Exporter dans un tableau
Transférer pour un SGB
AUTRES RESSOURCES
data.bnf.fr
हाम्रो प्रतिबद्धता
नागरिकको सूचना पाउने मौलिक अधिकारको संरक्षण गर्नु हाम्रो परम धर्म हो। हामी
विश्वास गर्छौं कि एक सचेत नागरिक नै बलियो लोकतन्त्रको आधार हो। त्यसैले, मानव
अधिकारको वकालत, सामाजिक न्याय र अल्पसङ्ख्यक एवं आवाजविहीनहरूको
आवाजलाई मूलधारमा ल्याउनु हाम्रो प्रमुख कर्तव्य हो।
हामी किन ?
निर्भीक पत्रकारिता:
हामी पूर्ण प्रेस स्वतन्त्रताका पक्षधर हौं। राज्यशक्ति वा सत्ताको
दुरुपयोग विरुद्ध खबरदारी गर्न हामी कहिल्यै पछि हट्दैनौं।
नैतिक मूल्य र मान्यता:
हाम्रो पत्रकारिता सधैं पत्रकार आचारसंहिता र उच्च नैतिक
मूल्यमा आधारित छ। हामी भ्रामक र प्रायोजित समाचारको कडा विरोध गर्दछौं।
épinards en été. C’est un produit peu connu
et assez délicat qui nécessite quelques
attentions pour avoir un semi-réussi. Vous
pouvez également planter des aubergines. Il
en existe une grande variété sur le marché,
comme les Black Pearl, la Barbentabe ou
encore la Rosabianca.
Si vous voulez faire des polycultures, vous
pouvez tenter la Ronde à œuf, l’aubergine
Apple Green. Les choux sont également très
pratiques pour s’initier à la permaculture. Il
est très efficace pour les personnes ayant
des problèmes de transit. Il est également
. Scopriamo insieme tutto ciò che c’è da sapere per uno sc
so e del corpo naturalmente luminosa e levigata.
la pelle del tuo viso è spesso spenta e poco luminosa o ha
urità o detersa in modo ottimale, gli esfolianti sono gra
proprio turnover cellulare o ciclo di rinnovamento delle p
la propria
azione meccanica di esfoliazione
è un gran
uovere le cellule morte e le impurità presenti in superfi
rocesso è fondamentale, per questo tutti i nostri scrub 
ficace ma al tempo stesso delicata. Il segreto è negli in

_ _ _

[The problem]
Scan the data above and report each line in which "très" is present.

[Written solution]
Apple Green. Les choux sont également très
est très efficace pour les personnes ayant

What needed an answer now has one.